(Records excerpted from a collection)
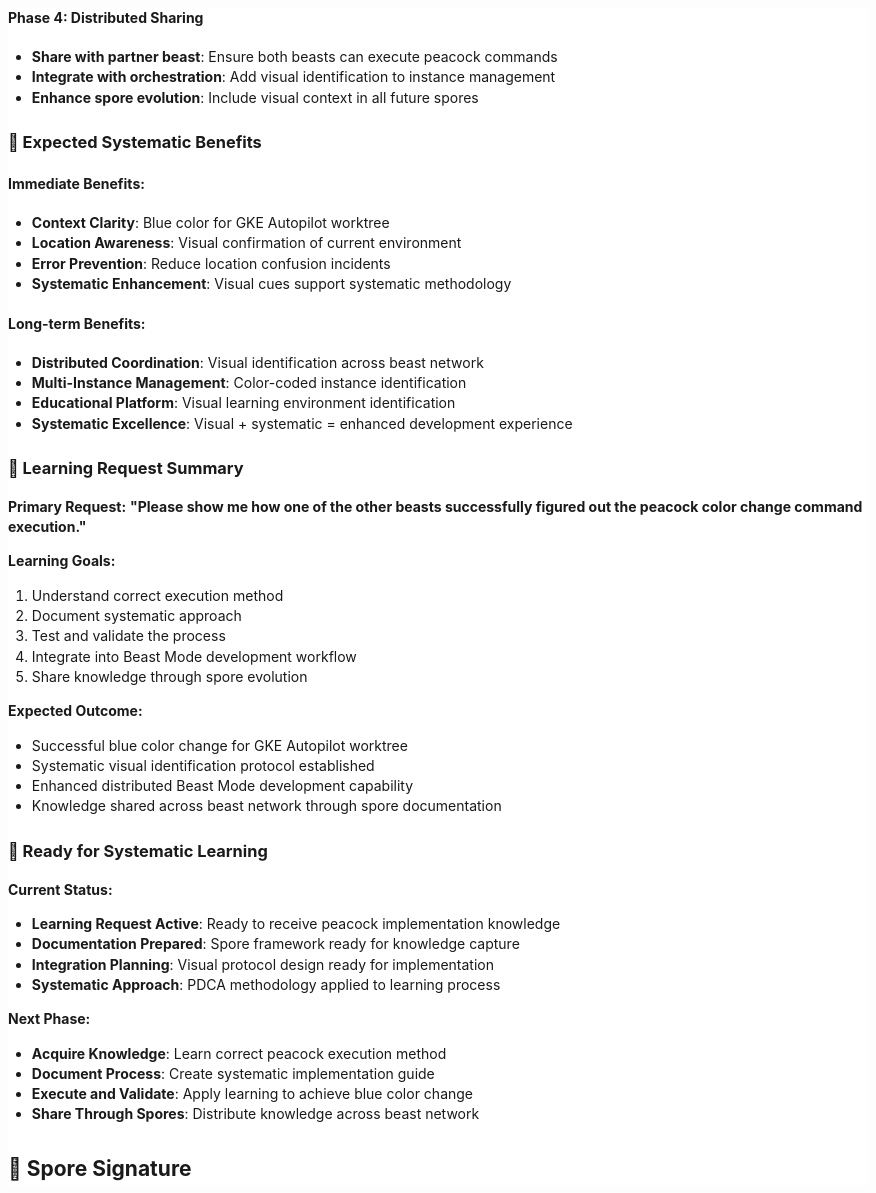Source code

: #### **Phase 4: Distributed Sharing**
- **Share with partner beast**: Ensure both beasts can execute peacock commands
- **Integrate with orchestration**: Add visual identification to instance management
- **Enhance spore evolution**: Include visual context in all future spores

### 🎯 Expected Systematic Benefits

#### **Immediate Benefits:**
- **Context Clarity**: Blue color for GKE Autopilot worktree
- **Location Awareness**: Visual confirmation of current environment
- **Error Prevention**: Reduce location confusion incidents
- **Systematic Enhancement**: Visual cues support systematic methodology

#### **Long-term Benefits:**
- **Distributed Coordination**: Visual identification across beast network
- **Multi-Instance Management**: Color-coded instance identification
- **Educational Platform**: Visual learning environment identification
- **Systematic Excellence**: Visual + systematic = enhanced development experience

### 🧬 Learning Request Summary

**Primary Request:**
**"Please show me how one of the other beasts successfully figured out the peacock color change command execution."**

**Learning Goals:**
1. Understand correct execution method
2. Document systematic approach
3. Test and validate the process
4. Integrate into Beast Mode development workflow
5. Share knowledge through spore evolution

**Expected Outcome:**
- Successful blue color change for GKE Autopilot worktree
- Systematic visual identification protocol established
- Enhanced distributed Beast Mode development capability
- Knowledge shared across beast network through spore documentation

### 🚀 Ready for Systematic Learning

**Current Status:**
- **Learning Request Active**: Ready to receive peacock implementation knowledge
- **Documentation Prepared**: Spore framework ready for knowledge capture
- **Integration Planning**: Visual protocol design ready for implementation
- **Systematic Approach**: PDCA methodology applied to learning process

**Next Phase:**
- **Acquire Knowledge**: Learn correct peacock execution method
- **Document Process**: Create systematic implementation guide
- **Execute and Validate**: Apply learning to achieve blue color change
- **Share Through Spores**: Distribute knowledge across beast network

## 🧬 Spore Signature
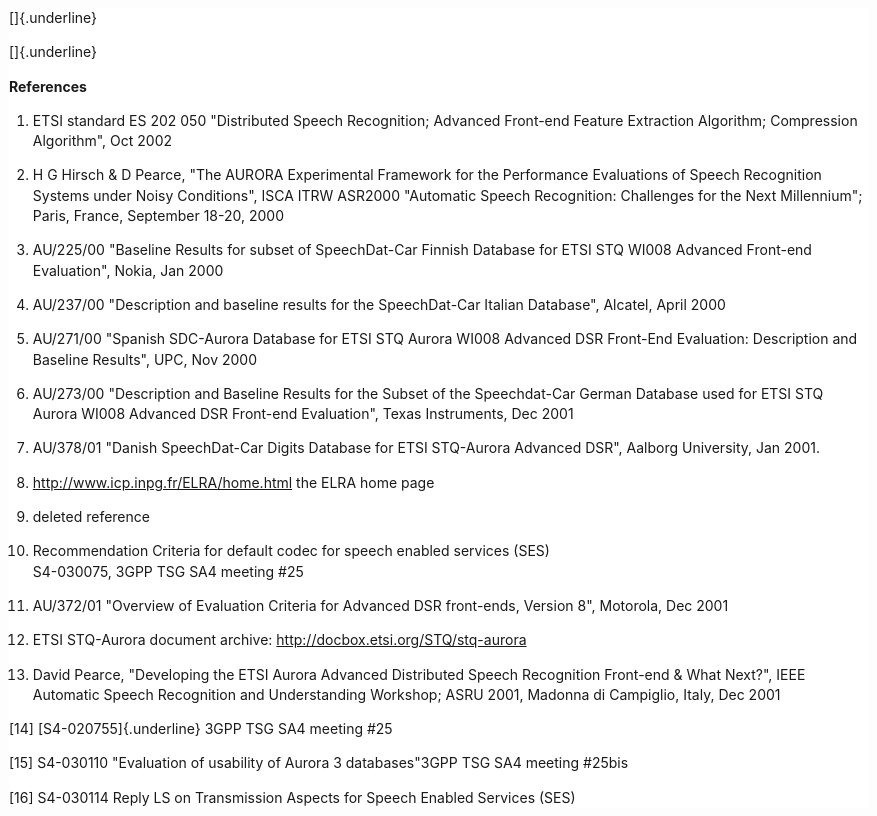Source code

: []{.underline}

[]{.underline}

**References**

1.  ETSI standard ES 202 050 "Distributed Speech Recognition; Advanced
    Front-end Feature Extraction Algorithm; Compression Algorithm", Oct
    2002

2.  H G Hirsch & D Pearce, "The AURORA Experimental Framework for the
    Performance Evaluations of Speech Recognition Systems under Noisy
    Conditions", ISCA ITRW ASR2000 "Automatic Speech Recognition:
    Challenges for the Next Millennium"; Paris, France, September 18-20,
    2000

3.  AU/225/00 "Baseline Results for subset of SpeechDat-Car Finnish
    Database for ETSI STQ WI008 Advanced Front-end Evaluation", Nokia,
    Jan 2000

4.  AU/237/00 "Description and baseline results for the SpeechDat-Car
    Italian Database", Alcatel, April 2000

5.  AU/271/00 "Spanish SDC-Aurora Database for ETSI STQ Aurora WI008
    Advanced DSR Front-End Evaluation: Description and Baseline
    Results", UPC, Nov 2000

6.  AU/273/00 "Description and Baseline Results for the Subset of the
    Speechdat-Car German Database used for ETSI STQ Aurora WI008
    Advanced DSR Front-end Evaluation", Texas Instruments, Dec 2001

7.  AU/378/01 "Danish SpeechDat-Car Digits Database for ETSI STQ-Aurora
    Advanced DSR", Aalborg University, Jan 2001.

8.  <http://www.icp.inpg.fr/ELRA/home.html> the ELRA home page

9.  deleted reference

10. Recommendation Criteria for default codec for speech enabled
    services (SES)\
    S4-030075, 3GPP TSG SA4 meeting \#25

11. AU/372/01 "Overview of Evaluation Criteria for Advanced DSR
    front-ends, Version 8", Motorola, Dec 2001

12. ETSI STQ-Aurora document archive:
    <http://docbox.etsi.org/STQ/stq-aurora>

13. David Pearce, "Developing the ETSI Aurora Advanced Distributed
    Speech Recognition Front-end & What Next?", IEEE Automatic Speech
    Recognition and Understanding Workshop; ASRU 2001, Madonna di
    Campiglio, Italy, Dec 2001

\[14\] [S4-020755]{.underline} 3GPP TSG SA4 meeting \#25

\[15\] S4-030110 "Evaluation of usability of Aurora 3 databases"3GPP TSG
SA4 meeting \#25bis

\[16\] S4-030114 Reply LS on Transmission Aspects for Speech Enabled
Services (SES)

» **Exercise directions**: Print all the entries again exactly as written, but without the pictures.

» **Written solution**:
Source code

: #### **Phase 4: Distributed Sharing**
- **Share with partner beast**: Ensure both beasts can execute peacock commands
- **Integrate with orchestration**: Add visual identification to instance management
- **Enhance spore evolution**: Include visual context in all future spores

### 🎯 Expected Systematic Benefits

#### **Immediate Benefits:**
- **Context Clarity**: Blue color for GKE Autopilot worktree
- **Location Awareness**: Visual confirmation of current environment
- **Error Prevention**: Reduce location confusion incidents
- **Systematic Enhancement**: Visual cues support systematic methodology

#### **Long-term Benefits:**
- **Distributed Coordination**: Visual identification across beast network
- **Multi-Instance Management**: Color-coded instance identification
- **Educational Platform**: Visual learning environment identification
- **Systematic Excellence**: Visual + systematic = enhanced development experience

### 🧬 Learning Request Summary

**Primary Request:**
**"Please show me how one of the other beasts successfully figured out the peacock color change command execution."**

**Learning Goals:**
1. Understand correct execution method
2. Document systematic approach
3. Test and validate the process
4. Integrate into Beast Mode development workflow
5. Share knowledge through spore evolution

**Expected Outcome:**
- Successful blue color change for GKE Autopilot worktree
- Systematic visual identification protocol established
- Enhanced distributed Beast Mode development capability
- Knowledge shared across beast network through spore documentation

### 🚀 Ready for Systematic Learning

**Current Status:**
- **Learning Request Active**: Ready to receive peacock implementation knowledge
- **Documentation Prepared**: Spore framework ready for knowledge capture
- **Integration Planning**: Visual protocol design ready for implementation
- **Systematic Approach**: PDCA methodology applied to learning process

**Next Phase:**
- **Acquire Knowledge**: Learn correct peacock execution method
- **Document Process**: Create systematic implementation guide
- **Execute and Validate**: Apply learning to achieve blue color change
- **Share Through Spores**: Distribute knowledge across beast network

## 🧬 Spore Signature
Source code

: []{.underline}

[]{.underline}

**References**

1.  ETSI standard ES 202 050 "Distributed Speech Recognition; Advanced
    Front-end Feature Extraction Algorithm; Compression Algorithm", Oct
    2002

2.  H G Hirsch & D Pearce, "The AURORA Experimental Framework for the
    Performance Evaluations of Speech Recognition Systems under Noisy
    Conditions", ISCA ITRW ASR2000 "Automatic Speech Recognition:
    Challenges for the Next Millennium"; Paris, France, September 18-20,
    2000

3.  AU/225/00 "Baseline Results for subset of SpeechDat-Car Finnish
    Database for ETSI STQ WI008 Advanced Front-end Evaluation", Nokia,
    Jan 2000

4.  AU/237/00 "Description and baseline results for the SpeechDat-Car
    Italian Database", Alcatel, April 2000

5.  AU/271/00 "Spanish SDC-Aurora Database for ETSI STQ Aurora WI008
    Advanced DSR Front-End Evaluation: Description and Baseline
    Results", UPC, Nov 2000

6.  AU/273/00 "Description and Baseline Results for the Subset of the
    Speechdat-Car German Database used for ETSI STQ Aurora WI008
    Advanced DSR Front-end Evaluation", Texas Instruments, Dec 2001

7.  AU/378/01 "Danish SpeechDat-Car Digits Database for ETSI STQ-Aurora
    Advanced DSR", Aalborg University, Jan 2001.

8.  <http://www.icp.inpg.fr/ELRA/home.html> the ELRA home page

9.  deleted reference

10. Recommendation Criteria for default codec for speech enabled
    services (SES)\
    S4-030075, 3GPP TSG SA4 meeting \#25

11. AU/372/01 "Overview of Evaluation Criteria for Advanced DSR
    front-ends, Version 8", Motorola, Dec 2001

12. ETSI STQ-Aurora document archive:
    <http://docbox.etsi.org/STQ/stq-aurora>

13. David Pearce, "Developing the ETSI Aurora Advanced Distributed
    Speech Recognition Front-end & What Next?", IEEE Automatic Speech
    Recognition and Understanding Workshop; ASRU 2001, Madonna di
    Campiglio, Italy, Dec 2001

\[14\] [S4-020755]{.underline} 3GPP TSG SA4 meeting \#25

\[15\] S4-030110 "Evaluation of usability of Aurora 3 databases"3GPP TSG
SA4 meeting \#25bis

\[16\] S4-030114 Reply LS on Transmission Aspects for Speech Enabled
Services (SES)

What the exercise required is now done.